Jumat, 18 Juli 2014

SCHUMACHER


























Tarli Nugroho



Setiap kali membaca tulisan-tulisan Ernst Schumacher, saya selalu merasa tak habis pikir, betapa jernih dan mendalamnya orang ini dalam memikirkan segala sesuatu. Begitu juga ketika dia membahas Francis Bacon. Sejak jaman antik, demikian Schumacher, tujuan ilmu pengetahuan adalah untuk menemukan kearifan. Ya. Dia menyebut "kearifan", bukan "kebenaran", karena relasi ilmu pengetahuan dengan kebenaran sesungguhnya sangat problematis. Kebenaran itu seperti bulan, dan kebenaran ilmu pengetahuan hanyalah seperti jari yang menunjuk bulan, bukan bulan itu sendiri. Jadi, kearifan adalah kesadaran bahwa kita hanyalah pemilik jari yang sekadar sedang menunjuk bulan.
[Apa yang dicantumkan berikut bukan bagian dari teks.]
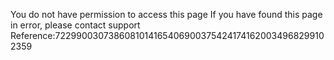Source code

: You do not have permission to access this page If you have found this page in error, please contact support Reference:72299003073860810141654069003754241741620034968299102359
Namun, sejak Bacon mentadaruskan bahwa pengetahuan adalah kekuasaan, sejak itu pula, menurut Schumacher, maka ilmu pengetahuan telah berubah menjadi manipulatif. "Peradaban Barat berdiri di atas kekeliruan filosofis bahwa sains manipulatif adalah kebenaran," ujarnya suatu kali. Maka, sejak itu ilmu pengetahuan berubah secara radikal menjadi alat untuk mendominasi dan menguasai, bukan lagi alat untuk menemukan kearifan.

Manusia sudah menemukan demokrasi untuk mengontrol kekuasaan politik. Tapi sepertinya kita belum memiliki alat kontrol terhadap kekuasaan ilmu pengetahuan. Satu-satunya kontrol terhadap ilmu pengetahuan sejauh ini hanyalah bencana. Ya, bencana. Sama seperti halnya satu-satunya kontrol terhadap ilmu ekonomi adalah krisis dan depresi.

Oleh karenanya, membaca perdebatan seputar survei dan quick count, yang kemudian melebar dari soal etik dan metodologi ke soal kredibilitas, selain teringat kepada tulisan-tulisan Schumacher, saya juga teringat kepada Kurt Gödel. Ilmu pengetahuan mustahil membenarkan dirinya sendiri, demikian ujar matematikawan Austria tersebut.